What needs to be done → I'd like every line from the material below that has "down" in it.

Data for this task →
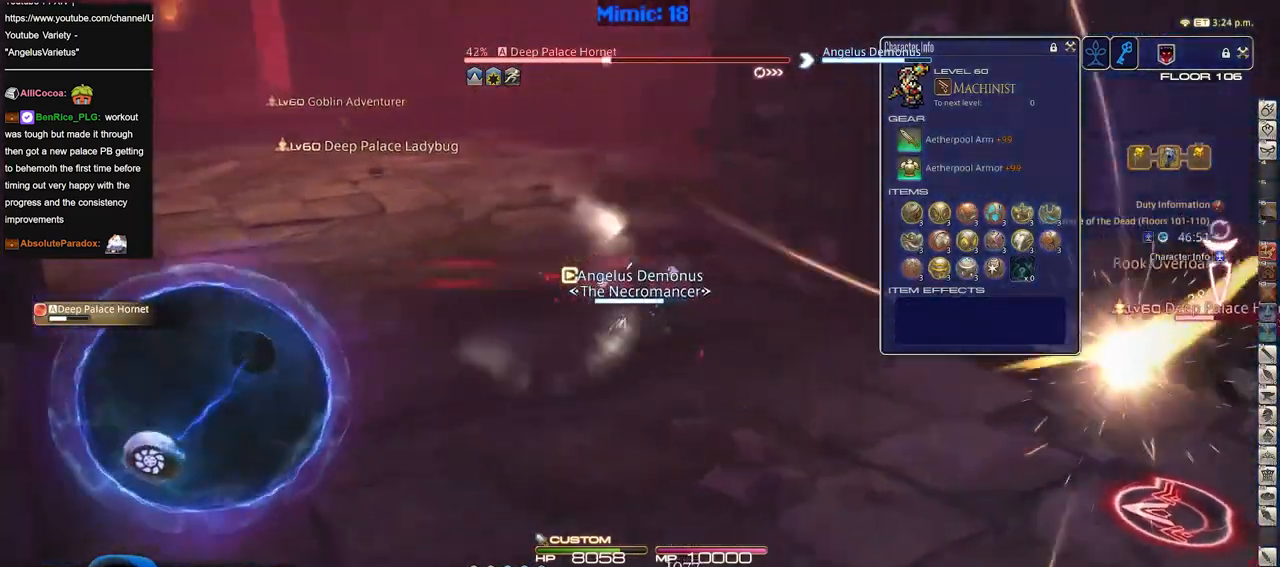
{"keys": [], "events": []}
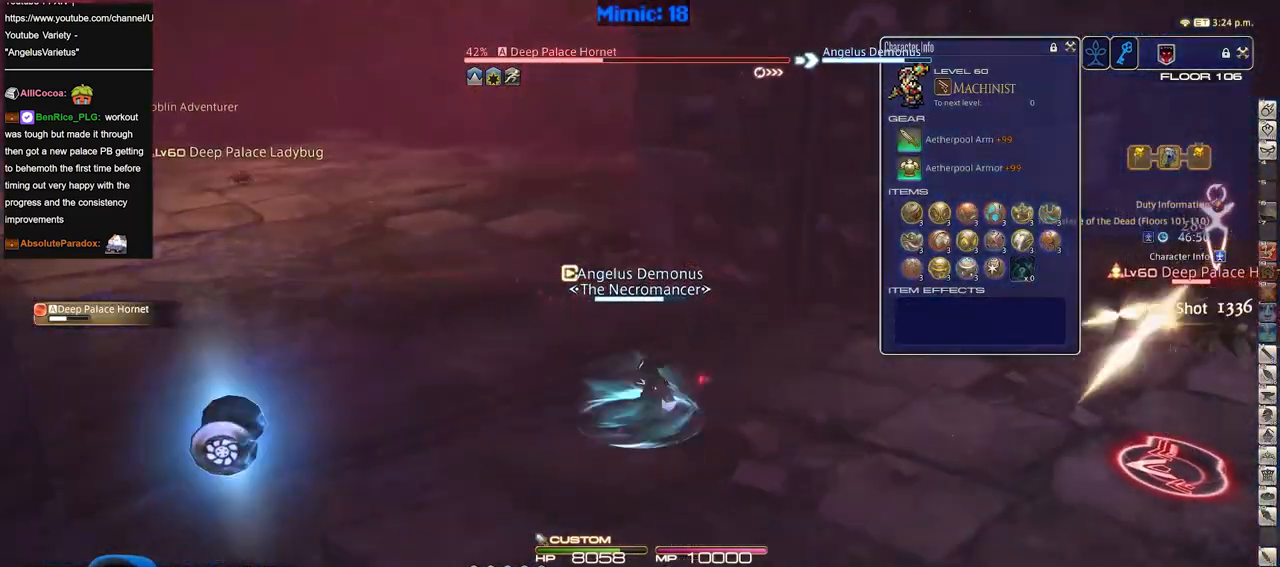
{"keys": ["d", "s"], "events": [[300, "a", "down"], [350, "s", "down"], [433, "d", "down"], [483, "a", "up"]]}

--

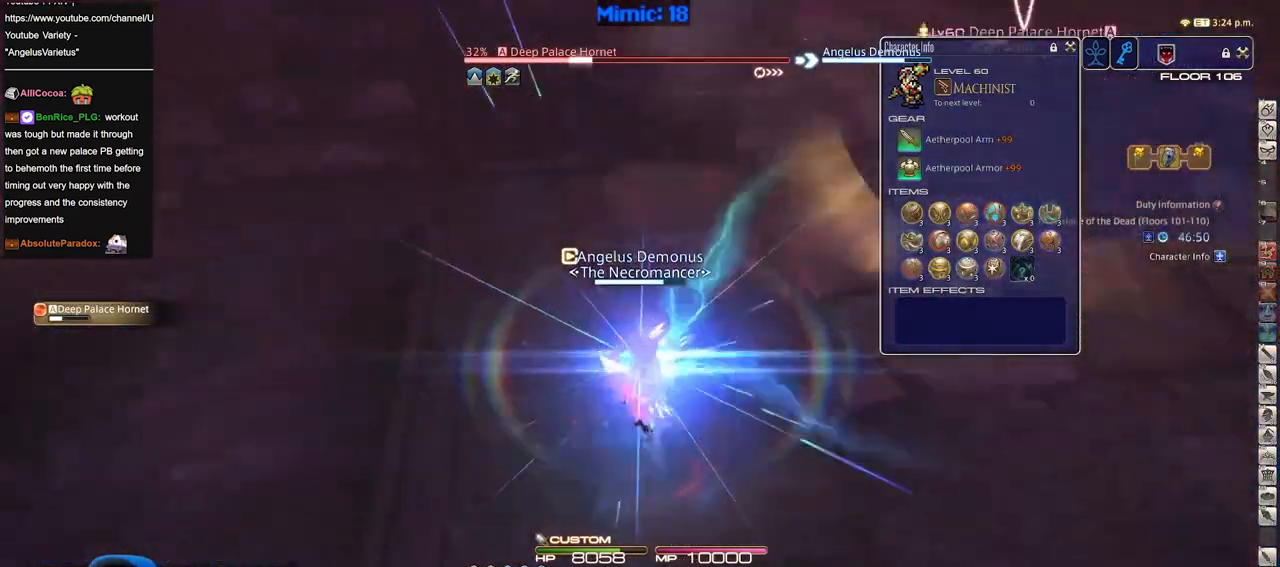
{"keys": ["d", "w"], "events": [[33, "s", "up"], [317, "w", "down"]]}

Exercise output →
{"keys": ["d", "s"], "events": [[300, "a", "down"], [350, "s", "down"], [433, "d", "down"], [483, "a", "up"]]}
{"keys": ["d", "w"], "events": [[33, "s", "up"], [317, "w", "down"]]}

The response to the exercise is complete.